I recently just received my free upgrade cd from microsoft... I ran the compatibility program and everything was green and fine.
I was downloading for like an hour and a half and got to "transfering programs and files" and at 63% , the screen said it was resume after a restart.. and i thought that was fine because it restarted before.
Right after the "windows is starting" page , and the logo thingy, i get a quick 2 second BSOD and i can't even read it and my computer automatically restarts. And then i go to the page, " upgrade was not successful, "something" restoring back to original windows"
This is so depressing =[ i was like 85% done with the entire installation and it fails at the last step... Please help!
Does this have something to do with antivirus/torrents/drivers/overclocking ?
I believe when an in-place upgrade attempt fails, the installer logs the reason for the failure and places a copy of that log on your Vista desktop. Have a look for it and see if it says why it failed.
------------------------------If you like my solution the best, please remember to mark my post as the best answer!
Reply to The_Prophecy
and when i clicked on the file, it was a longggg list of all these commands ive never seen before... could that be it? It was in one of those notepad files.
i can't even copy the entire thing... the file is too big lol. It would prob. take me like 10 minutes just highlighting it.
^ problem reports and solutions didn't detect my fail upgrade i guess ...
I tried twice and i failed both time at the same percentage. Do i have to just buy the full version of Win 7? So i'll have vista and windows 7 on my hard drive ...

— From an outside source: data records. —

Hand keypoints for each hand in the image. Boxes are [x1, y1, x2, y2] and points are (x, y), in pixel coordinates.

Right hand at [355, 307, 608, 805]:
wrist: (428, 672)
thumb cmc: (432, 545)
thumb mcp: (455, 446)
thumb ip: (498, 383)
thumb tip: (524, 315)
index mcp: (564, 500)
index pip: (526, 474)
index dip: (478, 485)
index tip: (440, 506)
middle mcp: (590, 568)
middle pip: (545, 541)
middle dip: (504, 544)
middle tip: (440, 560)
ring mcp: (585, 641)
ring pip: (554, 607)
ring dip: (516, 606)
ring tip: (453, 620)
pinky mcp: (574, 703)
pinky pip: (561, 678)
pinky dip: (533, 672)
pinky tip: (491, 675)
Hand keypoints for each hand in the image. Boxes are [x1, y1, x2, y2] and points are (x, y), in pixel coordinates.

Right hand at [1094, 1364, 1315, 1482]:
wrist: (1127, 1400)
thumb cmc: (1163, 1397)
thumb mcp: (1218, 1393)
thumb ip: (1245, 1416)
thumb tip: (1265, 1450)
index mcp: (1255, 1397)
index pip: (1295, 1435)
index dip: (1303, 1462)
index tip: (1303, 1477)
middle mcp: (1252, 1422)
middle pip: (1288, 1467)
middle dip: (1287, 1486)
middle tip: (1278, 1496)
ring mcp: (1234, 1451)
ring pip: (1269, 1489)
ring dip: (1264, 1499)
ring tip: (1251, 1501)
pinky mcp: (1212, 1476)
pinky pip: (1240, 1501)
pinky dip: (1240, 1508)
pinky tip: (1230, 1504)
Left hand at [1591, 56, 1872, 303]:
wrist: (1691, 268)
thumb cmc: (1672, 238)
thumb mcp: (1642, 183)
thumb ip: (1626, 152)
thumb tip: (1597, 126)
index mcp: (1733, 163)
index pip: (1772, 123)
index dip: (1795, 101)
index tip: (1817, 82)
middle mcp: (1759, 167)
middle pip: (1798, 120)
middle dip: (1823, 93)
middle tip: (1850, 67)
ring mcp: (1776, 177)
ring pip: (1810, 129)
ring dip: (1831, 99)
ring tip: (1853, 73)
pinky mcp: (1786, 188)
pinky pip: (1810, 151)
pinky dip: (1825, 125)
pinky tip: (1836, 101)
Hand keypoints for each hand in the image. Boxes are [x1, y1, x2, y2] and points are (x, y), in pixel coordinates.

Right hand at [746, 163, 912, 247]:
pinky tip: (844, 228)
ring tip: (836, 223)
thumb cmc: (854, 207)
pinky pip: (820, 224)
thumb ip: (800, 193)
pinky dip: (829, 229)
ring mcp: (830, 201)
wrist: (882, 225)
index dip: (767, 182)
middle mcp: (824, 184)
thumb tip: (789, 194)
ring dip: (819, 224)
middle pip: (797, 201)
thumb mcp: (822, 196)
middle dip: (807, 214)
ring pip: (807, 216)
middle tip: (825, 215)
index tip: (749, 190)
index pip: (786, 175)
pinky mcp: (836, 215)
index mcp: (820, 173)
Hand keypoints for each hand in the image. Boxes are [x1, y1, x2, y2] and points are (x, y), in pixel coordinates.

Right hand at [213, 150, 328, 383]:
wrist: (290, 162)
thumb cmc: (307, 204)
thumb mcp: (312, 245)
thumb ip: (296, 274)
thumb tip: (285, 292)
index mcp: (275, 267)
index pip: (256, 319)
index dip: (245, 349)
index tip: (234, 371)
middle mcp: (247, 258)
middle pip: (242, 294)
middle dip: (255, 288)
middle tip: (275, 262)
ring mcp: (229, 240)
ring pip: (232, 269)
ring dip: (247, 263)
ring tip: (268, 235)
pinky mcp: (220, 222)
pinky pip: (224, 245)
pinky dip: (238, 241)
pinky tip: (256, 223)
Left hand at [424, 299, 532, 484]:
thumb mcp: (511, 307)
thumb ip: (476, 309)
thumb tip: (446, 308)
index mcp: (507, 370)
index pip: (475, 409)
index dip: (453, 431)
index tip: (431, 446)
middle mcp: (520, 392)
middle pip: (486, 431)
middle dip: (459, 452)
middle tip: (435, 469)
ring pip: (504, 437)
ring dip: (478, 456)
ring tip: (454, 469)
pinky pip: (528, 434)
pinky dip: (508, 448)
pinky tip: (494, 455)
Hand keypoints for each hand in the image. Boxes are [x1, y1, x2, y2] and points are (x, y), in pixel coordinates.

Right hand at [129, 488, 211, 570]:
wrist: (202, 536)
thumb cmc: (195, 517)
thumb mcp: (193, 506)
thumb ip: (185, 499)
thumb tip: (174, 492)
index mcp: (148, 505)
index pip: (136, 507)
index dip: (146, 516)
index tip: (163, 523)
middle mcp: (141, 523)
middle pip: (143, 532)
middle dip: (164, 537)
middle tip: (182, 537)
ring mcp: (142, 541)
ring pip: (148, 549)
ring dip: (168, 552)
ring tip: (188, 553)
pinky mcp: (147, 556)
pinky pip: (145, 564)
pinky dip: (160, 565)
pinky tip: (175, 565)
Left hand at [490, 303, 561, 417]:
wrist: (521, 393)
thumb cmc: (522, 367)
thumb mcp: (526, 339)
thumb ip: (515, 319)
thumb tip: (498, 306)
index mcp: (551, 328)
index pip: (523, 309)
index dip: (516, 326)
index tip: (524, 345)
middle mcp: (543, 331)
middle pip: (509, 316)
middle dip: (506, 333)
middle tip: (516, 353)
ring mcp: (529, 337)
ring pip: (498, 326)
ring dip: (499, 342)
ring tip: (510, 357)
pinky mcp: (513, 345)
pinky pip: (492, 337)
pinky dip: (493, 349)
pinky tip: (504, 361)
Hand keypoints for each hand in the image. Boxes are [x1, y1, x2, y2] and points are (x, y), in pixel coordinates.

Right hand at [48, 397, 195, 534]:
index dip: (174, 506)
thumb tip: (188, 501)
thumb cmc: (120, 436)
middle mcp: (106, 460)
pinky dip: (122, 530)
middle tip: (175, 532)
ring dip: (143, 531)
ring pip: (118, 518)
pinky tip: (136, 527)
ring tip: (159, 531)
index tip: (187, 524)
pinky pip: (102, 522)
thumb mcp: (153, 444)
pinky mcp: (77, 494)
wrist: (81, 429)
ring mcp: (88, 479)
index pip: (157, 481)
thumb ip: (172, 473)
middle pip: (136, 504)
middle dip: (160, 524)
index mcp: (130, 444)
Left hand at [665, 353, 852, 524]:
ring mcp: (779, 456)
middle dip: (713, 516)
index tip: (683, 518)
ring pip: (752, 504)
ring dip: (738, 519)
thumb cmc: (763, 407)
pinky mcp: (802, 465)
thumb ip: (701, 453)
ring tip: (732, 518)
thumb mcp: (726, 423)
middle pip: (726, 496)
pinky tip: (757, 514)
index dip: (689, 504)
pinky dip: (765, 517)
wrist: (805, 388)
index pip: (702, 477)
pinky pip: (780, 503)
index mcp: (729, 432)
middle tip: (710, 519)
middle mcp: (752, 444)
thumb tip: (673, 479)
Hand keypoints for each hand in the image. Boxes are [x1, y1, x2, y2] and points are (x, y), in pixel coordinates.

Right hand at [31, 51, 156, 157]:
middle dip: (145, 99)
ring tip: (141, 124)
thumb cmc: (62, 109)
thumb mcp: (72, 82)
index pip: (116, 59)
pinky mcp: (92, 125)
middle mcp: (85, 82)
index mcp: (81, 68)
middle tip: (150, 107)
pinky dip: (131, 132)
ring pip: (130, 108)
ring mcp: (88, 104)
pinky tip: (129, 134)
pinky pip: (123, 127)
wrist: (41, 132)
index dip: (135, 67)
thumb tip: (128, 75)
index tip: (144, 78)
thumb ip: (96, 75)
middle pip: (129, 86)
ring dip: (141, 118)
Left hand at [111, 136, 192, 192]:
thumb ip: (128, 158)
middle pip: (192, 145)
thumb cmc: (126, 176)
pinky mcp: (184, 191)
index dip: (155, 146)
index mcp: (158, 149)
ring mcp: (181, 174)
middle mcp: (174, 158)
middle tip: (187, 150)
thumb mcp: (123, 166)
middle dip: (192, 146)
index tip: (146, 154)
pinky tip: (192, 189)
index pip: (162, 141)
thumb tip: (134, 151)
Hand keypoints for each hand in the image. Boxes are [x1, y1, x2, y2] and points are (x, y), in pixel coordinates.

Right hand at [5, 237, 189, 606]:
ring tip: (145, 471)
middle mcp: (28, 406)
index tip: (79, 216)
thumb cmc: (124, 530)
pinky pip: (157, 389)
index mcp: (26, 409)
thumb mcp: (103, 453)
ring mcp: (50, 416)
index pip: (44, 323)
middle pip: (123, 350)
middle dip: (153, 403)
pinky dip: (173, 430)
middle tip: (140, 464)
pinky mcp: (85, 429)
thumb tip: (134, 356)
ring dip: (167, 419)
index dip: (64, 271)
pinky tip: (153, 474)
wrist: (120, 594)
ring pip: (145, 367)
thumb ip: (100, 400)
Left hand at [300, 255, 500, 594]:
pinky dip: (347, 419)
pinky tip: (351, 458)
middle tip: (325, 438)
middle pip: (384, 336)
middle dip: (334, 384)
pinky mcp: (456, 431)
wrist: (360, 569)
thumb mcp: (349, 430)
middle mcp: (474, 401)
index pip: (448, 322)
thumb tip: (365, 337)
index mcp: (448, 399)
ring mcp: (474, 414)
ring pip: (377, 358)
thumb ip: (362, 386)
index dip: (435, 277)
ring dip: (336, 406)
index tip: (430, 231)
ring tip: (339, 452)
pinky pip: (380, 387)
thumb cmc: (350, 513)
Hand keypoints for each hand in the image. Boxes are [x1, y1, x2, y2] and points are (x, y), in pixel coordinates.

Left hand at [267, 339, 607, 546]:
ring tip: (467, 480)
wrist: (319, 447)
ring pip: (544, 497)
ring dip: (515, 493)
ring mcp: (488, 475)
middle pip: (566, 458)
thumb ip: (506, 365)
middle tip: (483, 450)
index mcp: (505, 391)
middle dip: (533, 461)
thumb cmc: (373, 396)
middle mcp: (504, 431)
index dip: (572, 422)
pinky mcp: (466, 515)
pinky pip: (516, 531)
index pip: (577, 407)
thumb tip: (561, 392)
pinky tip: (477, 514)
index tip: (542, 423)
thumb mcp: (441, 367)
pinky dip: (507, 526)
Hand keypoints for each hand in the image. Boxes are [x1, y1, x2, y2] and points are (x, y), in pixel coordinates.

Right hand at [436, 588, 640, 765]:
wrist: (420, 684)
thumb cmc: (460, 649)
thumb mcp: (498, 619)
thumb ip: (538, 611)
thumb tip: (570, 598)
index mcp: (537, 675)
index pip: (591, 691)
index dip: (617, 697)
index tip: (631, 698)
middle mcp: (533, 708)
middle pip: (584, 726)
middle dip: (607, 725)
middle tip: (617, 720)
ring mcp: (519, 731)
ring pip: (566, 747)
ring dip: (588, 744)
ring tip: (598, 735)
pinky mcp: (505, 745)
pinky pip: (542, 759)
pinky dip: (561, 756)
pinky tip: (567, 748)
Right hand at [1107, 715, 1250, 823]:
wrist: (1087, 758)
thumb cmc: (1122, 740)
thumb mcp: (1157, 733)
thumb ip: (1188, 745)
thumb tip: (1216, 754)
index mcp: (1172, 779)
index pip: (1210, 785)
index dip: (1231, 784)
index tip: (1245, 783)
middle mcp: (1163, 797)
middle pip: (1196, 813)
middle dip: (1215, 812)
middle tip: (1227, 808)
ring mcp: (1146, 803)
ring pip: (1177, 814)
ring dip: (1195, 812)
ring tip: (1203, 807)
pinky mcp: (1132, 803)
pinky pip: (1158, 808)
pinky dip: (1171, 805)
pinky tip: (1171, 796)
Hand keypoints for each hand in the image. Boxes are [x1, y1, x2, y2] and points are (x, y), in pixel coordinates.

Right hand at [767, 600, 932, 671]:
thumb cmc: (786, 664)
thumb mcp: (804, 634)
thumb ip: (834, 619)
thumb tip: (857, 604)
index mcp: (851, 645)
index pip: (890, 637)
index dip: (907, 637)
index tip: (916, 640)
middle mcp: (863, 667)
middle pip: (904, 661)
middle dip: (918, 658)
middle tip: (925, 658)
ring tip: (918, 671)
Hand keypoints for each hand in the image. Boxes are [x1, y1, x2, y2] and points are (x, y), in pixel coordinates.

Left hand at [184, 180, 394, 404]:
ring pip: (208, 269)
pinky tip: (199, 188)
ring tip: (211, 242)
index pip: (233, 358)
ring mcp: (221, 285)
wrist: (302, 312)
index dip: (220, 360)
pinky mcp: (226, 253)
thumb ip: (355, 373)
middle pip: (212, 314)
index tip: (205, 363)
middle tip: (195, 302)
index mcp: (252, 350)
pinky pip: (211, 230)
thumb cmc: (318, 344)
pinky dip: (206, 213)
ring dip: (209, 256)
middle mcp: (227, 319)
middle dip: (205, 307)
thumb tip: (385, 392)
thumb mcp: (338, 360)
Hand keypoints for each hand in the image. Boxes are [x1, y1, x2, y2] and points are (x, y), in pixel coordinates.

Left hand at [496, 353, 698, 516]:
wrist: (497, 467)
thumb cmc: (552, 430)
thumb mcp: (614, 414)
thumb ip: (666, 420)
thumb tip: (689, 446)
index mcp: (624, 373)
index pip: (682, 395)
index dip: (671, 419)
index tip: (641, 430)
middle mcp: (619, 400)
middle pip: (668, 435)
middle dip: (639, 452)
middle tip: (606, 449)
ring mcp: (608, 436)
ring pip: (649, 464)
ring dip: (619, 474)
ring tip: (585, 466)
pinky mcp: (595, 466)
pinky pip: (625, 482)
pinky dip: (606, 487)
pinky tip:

i always recommend installing a fresh OS, never upgrading
little pieces of Vista can remain and be unused slowing down your new system
and its a fresh start.
You can use the upgrade CD to do a fresh install, then just move all your documents, saved games, ect. over
leave your registry, don't ever move that, all your documents you should move to an external, compress them first so they take up less space.
You can't just move a program, you have to reinstall it on the new OS.
You can always create a new partition for the new OS, and once its installed, you'll be able to access the partition w/ the older OS, and just copy your documents directly over. no middle man.
Once everything is copied, just delete that os (and remove it from startup in 'msconfig') and expand the partition to the whole drive again
If you have an active subscription with Kaspersky, contact them regarding a Windows 7 compatible version. If your subscription is up, I would suggest you look at other Antivirus clients such as VIPRE, NOD32 and (I know i'll get flamed a bit for this one) Norton 2010.
Despite what the Anti-Symantec camp will tell you, Norton 2010 products are vastly improved in terms of system resource usage. If you have used past iterations of their Antivirus and Firewall products, and you're still a bit sour about it, I can't say I blame you, but that option is open again.